● Extrait à lire
************

Instantanéité, révérence et nombrilisme
3 Janvier 2009 Publié dans #ACTUALITÉ
Les journalistes ont deux réactions professionnelles qui ne leur permettent pas de saisir la complexité des choses.
Tout d’abord, ils réagissent à court terme, jugeant l'événement instantané sans aucun recul historique. C'est ainsi que le bombardement israélien (400 morts et plus ce n'est pas rien) doit être situé dans le contexte d'une guerre de 60 ans. Un jour, ce conflit qui ne peut pas trouver de solution en lui-même sera dépassé par quelque chose d'autre et l’on n'en entendra plus parler, comme on n'a plus entendu parler des conflits balkaniques qui ont duré de 1820 à 1914 entre turcs et populations orthodoxes, puis ils ont resurgi 80 ans plus tard. Alors condamner les uns ou les autres, chercher des "solutions", c'est vain.

************

● Consigne 1
Recopiez à l'identique les lignes des enregistrements, de celle qui contient « 对于勤工助学管理系统网站，主 » jusqu'à la fin des enregistrements, bornes comprises.
L'extrait et les enregistrements ne viennent pas de la même source.

************

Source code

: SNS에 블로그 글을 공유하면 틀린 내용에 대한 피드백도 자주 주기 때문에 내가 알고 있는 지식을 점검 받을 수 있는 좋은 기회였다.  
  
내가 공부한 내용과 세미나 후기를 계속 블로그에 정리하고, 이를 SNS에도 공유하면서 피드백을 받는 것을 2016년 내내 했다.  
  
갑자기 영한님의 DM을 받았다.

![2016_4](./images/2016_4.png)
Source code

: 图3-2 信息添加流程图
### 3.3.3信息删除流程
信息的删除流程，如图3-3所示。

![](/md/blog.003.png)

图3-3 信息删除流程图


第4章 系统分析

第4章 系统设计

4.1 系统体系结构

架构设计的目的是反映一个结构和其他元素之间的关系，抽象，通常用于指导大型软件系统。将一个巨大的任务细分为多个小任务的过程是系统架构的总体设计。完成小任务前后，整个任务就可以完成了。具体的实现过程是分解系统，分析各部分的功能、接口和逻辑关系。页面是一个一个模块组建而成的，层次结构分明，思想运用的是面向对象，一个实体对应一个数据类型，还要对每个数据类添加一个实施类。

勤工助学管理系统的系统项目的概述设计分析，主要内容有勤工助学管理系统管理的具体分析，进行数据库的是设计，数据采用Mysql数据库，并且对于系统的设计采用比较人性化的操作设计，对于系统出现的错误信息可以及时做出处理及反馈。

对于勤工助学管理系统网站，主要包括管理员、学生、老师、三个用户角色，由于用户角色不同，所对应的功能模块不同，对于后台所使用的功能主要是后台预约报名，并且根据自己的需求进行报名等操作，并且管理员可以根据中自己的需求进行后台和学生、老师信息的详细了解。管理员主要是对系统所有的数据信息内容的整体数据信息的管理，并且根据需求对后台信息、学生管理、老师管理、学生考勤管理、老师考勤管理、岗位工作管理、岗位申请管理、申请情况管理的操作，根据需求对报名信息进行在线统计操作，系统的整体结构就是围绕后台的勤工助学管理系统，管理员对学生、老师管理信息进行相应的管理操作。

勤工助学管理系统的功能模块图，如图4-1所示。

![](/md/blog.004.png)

************

● Consigne 2
D'après l'extrait, pourquoi est-il vain de condamner les uns ou les autres et de chercher des « solutions » ?

● Réponse 1
对于勤工助学管理系统网站，主要包括管理员、学生、老师、三个用户角色，由于用户角色不同，所对应的功能模块不同，对于后台所使用的功能主要是后台预约报名，并且根据自己的需求进行报名等操作，并且管理员可以根据中自己的需求进行后台和学生、老师信息的详细了解。管理员主要是对系统所有的数据信息内容的整体数据信息的管理，并且根据需求对后台信息、学生管理、老师管理、学生考勤管理、老师考勤管理、岗位工作管理、岗位申请管理、申请情况管理的操作，根据需求对报名信息进行在线统计操作，系统的整体结构就是围绕后台的勤工助学管理系统，管理员对学生、老师管理信息进行相应的管理操作。

勤工助学管理系统的功能模块图，如图4-1所示。

![](/md/blog.004.png)

● Réponse 2
Ce conflit ne peut pas trouver de solution en lui-même. Un jour, il sera dépassé par autre chose et on n'en entendra plus parler. C'est ce qui s'est passé pour les conflits balkaniques, qui ont duré de 1820 à 1914 et ont resurgi 80 ans plus tard.